Records for this exercise START

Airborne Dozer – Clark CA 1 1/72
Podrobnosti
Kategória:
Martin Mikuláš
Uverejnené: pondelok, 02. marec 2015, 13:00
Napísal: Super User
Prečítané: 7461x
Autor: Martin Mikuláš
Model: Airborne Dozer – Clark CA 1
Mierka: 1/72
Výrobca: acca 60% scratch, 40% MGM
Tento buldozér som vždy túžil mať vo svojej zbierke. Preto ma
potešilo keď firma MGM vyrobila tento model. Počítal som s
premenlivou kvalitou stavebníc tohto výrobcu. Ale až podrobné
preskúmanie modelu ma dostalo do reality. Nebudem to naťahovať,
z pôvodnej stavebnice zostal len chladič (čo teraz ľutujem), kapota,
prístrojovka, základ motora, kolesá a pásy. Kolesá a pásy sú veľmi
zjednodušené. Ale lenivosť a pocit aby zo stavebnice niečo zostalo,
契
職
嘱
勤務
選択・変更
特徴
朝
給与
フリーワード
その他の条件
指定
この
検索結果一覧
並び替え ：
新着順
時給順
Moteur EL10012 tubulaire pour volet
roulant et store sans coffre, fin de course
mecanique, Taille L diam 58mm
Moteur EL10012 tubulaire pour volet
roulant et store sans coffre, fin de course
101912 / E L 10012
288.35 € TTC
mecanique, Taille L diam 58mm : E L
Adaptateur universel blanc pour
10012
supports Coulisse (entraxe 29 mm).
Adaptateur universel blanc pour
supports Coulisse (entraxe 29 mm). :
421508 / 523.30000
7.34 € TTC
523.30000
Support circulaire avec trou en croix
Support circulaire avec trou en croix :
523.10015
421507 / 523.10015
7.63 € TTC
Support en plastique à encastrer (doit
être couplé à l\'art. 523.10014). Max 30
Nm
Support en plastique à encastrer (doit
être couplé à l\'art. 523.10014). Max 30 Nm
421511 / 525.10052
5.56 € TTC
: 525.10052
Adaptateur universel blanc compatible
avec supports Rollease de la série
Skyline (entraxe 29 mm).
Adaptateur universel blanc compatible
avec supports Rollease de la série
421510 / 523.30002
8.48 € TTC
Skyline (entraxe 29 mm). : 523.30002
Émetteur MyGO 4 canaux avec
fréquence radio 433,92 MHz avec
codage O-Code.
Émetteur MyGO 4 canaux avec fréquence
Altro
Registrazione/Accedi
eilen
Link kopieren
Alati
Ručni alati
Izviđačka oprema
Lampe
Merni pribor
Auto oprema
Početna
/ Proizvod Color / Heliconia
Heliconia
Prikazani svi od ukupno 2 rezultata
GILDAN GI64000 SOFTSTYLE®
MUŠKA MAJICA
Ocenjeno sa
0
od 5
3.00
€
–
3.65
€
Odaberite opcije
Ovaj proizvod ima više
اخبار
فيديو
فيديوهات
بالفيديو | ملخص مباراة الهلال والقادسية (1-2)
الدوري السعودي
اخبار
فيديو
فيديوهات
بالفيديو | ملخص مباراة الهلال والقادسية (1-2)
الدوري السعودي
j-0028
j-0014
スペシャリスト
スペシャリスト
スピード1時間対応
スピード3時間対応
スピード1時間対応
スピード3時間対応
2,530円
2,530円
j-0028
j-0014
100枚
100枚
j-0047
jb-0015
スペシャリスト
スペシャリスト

Records for this exercise END

Your goal:
Can you put every line of text from these rows into a numbered list, with blank lines left out?

Task solution:
1. Airborne Dozer – Clark CA 1 1/72
2. Podrobnosti
3. Kategória:
4. Martin Mikuláš
5. Uverejnené: pondelok, 02. marec 2015, 13:00
6. Napísal: Super User
7. Prečítané: 7461x
8. Autor: Martin Mikuláš
9. Model: Airborne Dozer – Clark CA 1
10. Mierka: 1/72
11. Výrobca: acca 60% scratch, 40% MGM
12. Tento buldozér som vždy túžil mať vo svojej zbierke. Preto ma
13. potešilo keď firma MGM vyrobila tento model. Počítal som s
14. premenlivou kvalitou stavebníc tohto výrobcu. Ale až podrobné
15. preskúmanie modelu ma dostalo do reality. Nebudem to naťahovať,
16. z pôvodnej stavebnice zostal len chladič (čo teraz ľutujem), kapota,
17. prístrojovka, základ motora, kolesá a pásy. Kolesá a pásy sú veľmi
18. zjednodušené. Ale lenivosť a pocit aby zo stavebnice niečo zostalo,
19. 契
20. 職
21. 嘱
22. 勤務
23. 選択・変更
24. 特徴
25. 朝
26. 給与
27. フリーワード
28. その他の条件
29. 指定
30. この
31. 検索結果一覧
32. 並び替え ：
33. 新着順
34. 時給順
35. Moteur EL10012 tubulaire pour volet
36. roulant et store sans coffre, fin de course
37. mecanique, Taille L diam 58mm
38. Moteur EL10012 tubulaire pour volet
39. roulant et store sans coffre, fin de course
40. 101912 / E L 10012
41. 288.35 € TTC
42. mecanique, Taille L diam 58mm : E L
43. Adaptateur universel blanc pour
44. 10012
45. supports Coulisse (entraxe 29 mm).
46. Adaptateur universel blanc pour
47. supports Coulisse (entraxe 29 mm). :
48. 421508 / 523.30000
49. 7.34 € TTC
50. 523.30000
51. Support circulaire avec trou en croix
52. Support circulaire avec trou en croix :
53. 523.10015
54. 421507 / 523.10015
55. 7.63 € TTC
56. Support en plastique à encastrer (doit
57. être couplé à l\'art. 523.10014). Max 30
58. Nm
59. Support en plastique à encastrer (doit
60. être couplé à l\'art. 523.10014). Max 30 Nm
61. 421511 / 525.10052
62. 5.56 € TTC
63. : 525.10052
64. Adaptateur universel blanc compatible
65. avec supports Rollease de la série
66. Skyline (entraxe 29 mm).
67. Adaptateur universel blanc compatible
68. avec supports Rollease de la série
69. 421510 / 523.30002
70. 8.48 € TTC
71. Skyline (entraxe 29 mm). : 523.30002
72. Émetteur MyGO 4 canaux avec
73. fréquence radio 433,92 MHz avec
74. codage O-Code.
75. Émetteur MyGO 4 canaux avec fréquence
76. Altro
77. Registrazione/Accedi
78. eilen
79. Link kopieren
80. Alati
81. Ručni alati
82. Izviđačka oprema
83. Lampe
84. Merni pribor
85. Auto oprema
86. Početna
87. / Proizvod Color / Heliconia
88. Heliconia
89. Prikazani svi od ukupno 2 rezultata
90. GILDAN GI64000 SOFTSTYLE®
91. MUŠKA MAJICA
92. Ocenjeno sa
93. 0
94. od 5
95. 3.00
96. €
97. –
98. 3.65
99. €
100. Odaberite opcije
101. Ovaj proizvod ima više
102. اخبار
103. فيديو
104. فيديوهات
105. بالفيديو | ملخص مباراة الهلال والقادسية (1-2)
106. الدوري السعودي
107. اخبار
108. فيديو
109. فيديوهات
110. بالفيديو | ملخص مباراة الهلال والقادسية (1-2)
111. الدوري السعودي
112. j-0028
113. j-0014
114. スペシャリスト
115. スペシャリスト
116. スピード1時間対応
117. スピード3時間対応
118. スピード1時間対応
119. スピード3時間対応
120. 2,530円
121. 2,530円
122. j-0028
123. j-0014
124. 100枚
125. 100枚
126. j-0047
127. jb-0015
128. スペシャリスト
129. スペシャリスト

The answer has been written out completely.